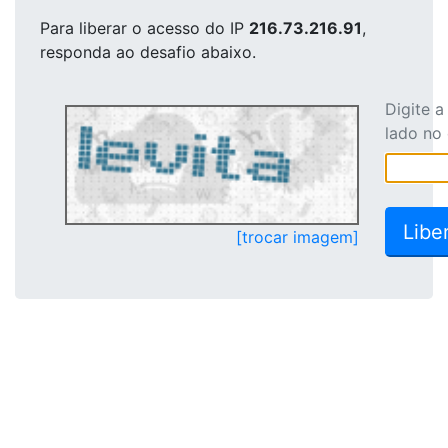
Para liberar o acesso
do IP
216.73.216.91
,
responda ao desafio abaixo.
Digite 
lado no
[trocar imagem]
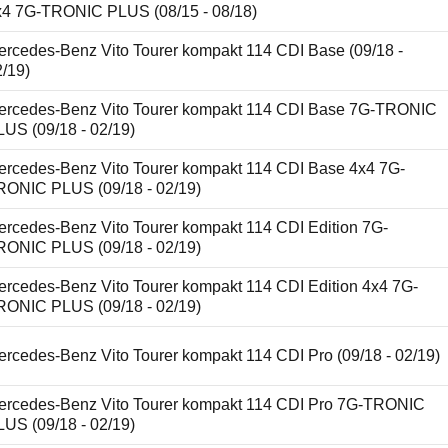
x4 7G-TRONIC PLUS (08/15 - 08/18)
ercedes-Benz Vito Tourer kompakt 114 CDI Base (09/18 -
2/19)
ercedes-Benz Vito Tourer kompakt 114 CDI Base 7G-TRONIC
LUS (09/18 - 02/19)
ercedes-Benz Vito Tourer kompakt 114 CDI Base 4x4 7G-
RONIC PLUS (09/18 - 02/19)
ercedes-Benz Vito Tourer kompakt 114 CDI Edition 7G-
RONIC PLUS (09/18 - 02/19)
ercedes-Benz Vito Tourer kompakt 114 CDI Edition 4x4 7G-
RONIC PLUS (09/18 - 02/19)
rcedes-Benz Vito Tourer kompakt 114 CDI Pro (09/18 - 02/19)
ercedes-Benz Vito Tourer kompakt 114 CDI Pro 7G-TRONIC
LUS (09/18 - 02/19)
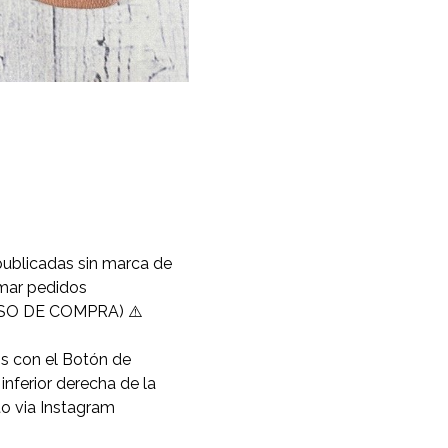
publicadas sin marca de
omar pedidos
O DE COMPRA) ⚠️
os con el Botón de
nferior derecha de la
to via Instagram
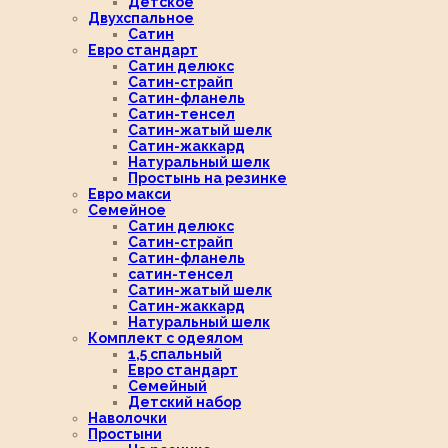
Детское
Двухспальное
Сатин
Евро стандарт
Сатин делюкс
Сатин-страйп
Сатин-фланель
Сатин-тенсел
Сатин-жатый шелк
Сатин-жаккард
Натуральный шелк
Простынь на резинке
Евро макси
Семейное
Сатин делюкс
Сатин-страйп
Сатин-фланель
сатин-тенсел
Сатин-жатый шелк
Сатин-жаккард
Натуральный шелк
Комплект с одеялом
1,5 спальный
Евро стандарт
Семейный
Детский набор
Наволочки
Простыни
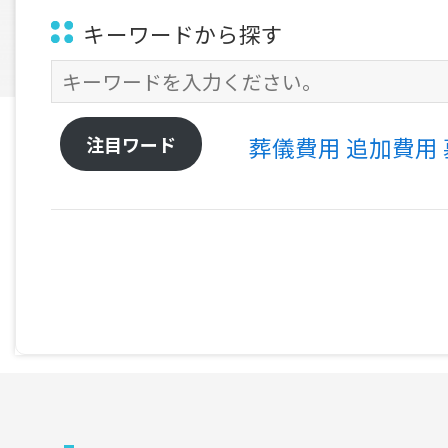
キーワードから探す
注目ワード
葬儀費用
追加費用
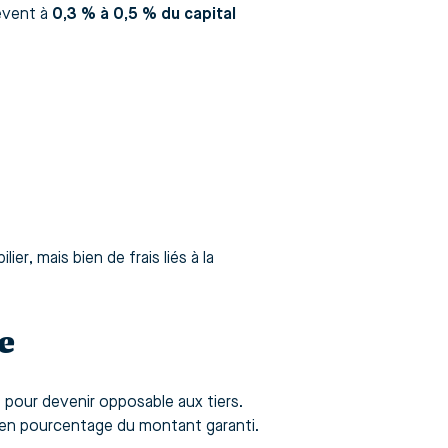
lèvent à
0,3 % à 0,5 % du capital
ier, mais bien de frais liés à la
e
e
pour devenir opposable aux tiers.
e en pourcentage du montant garanti.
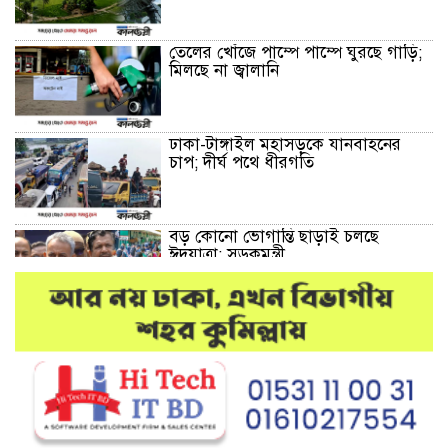
তেলের খোঁজে পাম্পে পাম্পে ঘুরছে গাড়ি;
মিলছে না জ্বালানি
ঢাকা-টাঙ্গাইল মহাসড়কে যানবাহনের
চাপ; দীর্ঘ পথে ধীরগতি
বড় কোনো ভোগান্তি ছাড়াই চলছে
ঈদযাত্রা: সড়কমন্ত্রী
মেলান্দহে উপবৃত্তি কেলেঙ্কারি:
অভিভাবকের জায়গায় শিক্ষকের ব্যাংক
হিসাব
দেশে আবারও উদ্ধার হলো ভয়ংকর
মাদক: ক্রিস্টাল মেথ ও এলএসডি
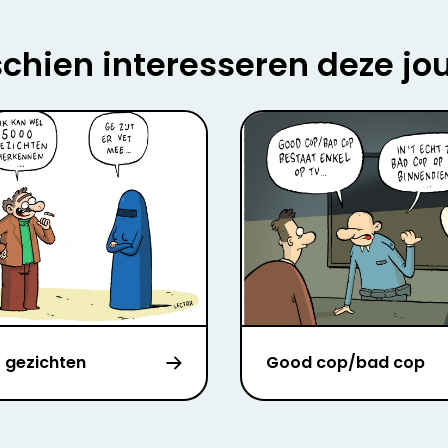
chien interesseren deze jo
 gezichten
Good cop/bad cop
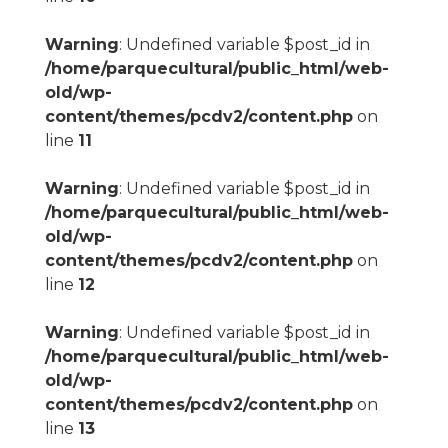
Warning
: Undefined variable $post_id in
/home/parquecultural/public_html/web-
old/wp-
content/themes/pcdv2/content.php
on
line
11
Warning
: Undefined variable $post_id in
/home/parquecultural/public_html/web-
old/wp-
content/themes/pcdv2/content.php
on
line
12
Warning
: Undefined variable $post_id in
/home/parquecultural/public_html/web-
old/wp-
content/themes/pcdv2/content.php
on
line
13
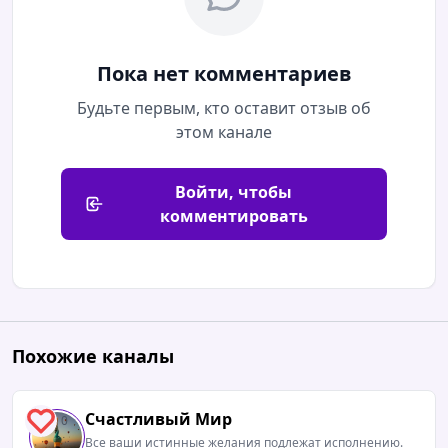
Пока нет комментариев
Будьте первым, кто оставит отзыв об
этом канале
Войти, чтобы
комментировать
Похожие каналы
Счастливый Мир
0
Все ваши истинные желания подлежат исполнению.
···
Job - Without including any pictures, reproduce the listing exactly.

Solution to this exercise -
Para liberar o acesso
do IP
216.73.216.91
,
responda ao desafio abaixo.
Digite 
lado no
[trocar imagem]
x4 7G-TRONIC PLUS (08/15 - 08/18)
ercedes-Benz Vito Tourer kompakt 114 CDI Base (09/18 -
2/19)
ercedes-Benz Vito Tourer kompakt 114 CDI Base 7G-TRONIC
LUS (09/18 - 02/19)
ercedes-Benz Vito Tourer kompakt 114 CDI Base 4x4 7G-
RONIC PLUS (09/18 - 02/19)
ercedes-Benz Vito Tourer kompakt 114 CDI Edition 7G-
RONIC PLUS (09/18 - 02/19)
ercedes-Benz Vito Tourer kompakt 114 CDI Edition 4x4 7G-
RONIC PLUS (09/18 - 02/19)
rcedes-Benz Vito Tourer kompakt 114 CDI Pro (09/18 - 02/19)
ercedes-Benz Vito Tourer kompakt 114 CDI Pro 7G-TRONIC
LUS (09/18 - 02/19)
publicadas sin marca de
omar pedidos
O DE COMPRA) ⚠️
os con el Botón de
nferior derecha de la
to via Instagram
Детское
Двухспальное
Сатин
Евро стандарт
Сатин делюкс
Сатин-страйп
Сатин-фланель
Сатин-тенсел
Сатин-жатый шелк
Сатин-жаккард
Натуральный шелк
Простынь на резинке
Евро макси
Семейное
Сатин делюкс
Сатин-страйп
Сатин-фланель
сатин-тенсел
Сатин-жатый шелк
Сатин-жаккард
Натуральный шелк
Комплект с одеялом
1,5 спальный
Евро стандарт
Семейный
Детский набор
Наволочки
Простыни
キーワードから探す
注目ワード
葬儀費用
追加費用
lèvent à
0,3 % à 0,5 % du capital
ier, mais bien de frais liés à la
e
e
pour devenir opposable aux tiers.
e en pourcentage du montant garanti.
তেলের খোঁজে পাম্পে পাম্পে ঘুরছে গাড়ি;
মিলছে না জ্বালানি
ঢাকা-টাঙ্গাইল মহাসড়কে যানবাহনের
চাপ; দীর্ঘ পথে ধীরগতি
বড় কোনো ভোগান্তি ছাড়াই চলছে
ঈদযাত্রা: সড়কমন্ত্রী
মেলান্দহে উপবৃত্তি কেলেঙ্কারি:
অভিভাবকের জায়গায় শিক্ষকের ব্যাংক
হিসাব
দেশে আবারও উদ্ধার হলো ভয়ংকর
মাদক: ক্রিস্টাল মেথ ও এলএসডি
chien interesseren deze jo
 gezichten
Good cop/bad cop
Warning
: Undefined variable $post_id in
/home/parquecultural/public_html/web-
old/wp-
content/themes/pcdv2/content.php
on
line
11
Warning
: Undefined variable $post_id in
/home/parquecultural/public_html/web-
old/wp-
content/themes/pcdv2/content.php
on
line
12
Warning
: Undefined variable $post_id in
/home/parquecultural/public_html/web-
old/wp-
content/themes/pcdv2/content.php
on
line
13
Пока нет комментариев
Будьте первым, кто оставит отзыв об
этом канале
Войти, чтобы
комментировать
Похожие каналы
Счастливый Мир
0
Все ваши истинные желания подлежат исполнению.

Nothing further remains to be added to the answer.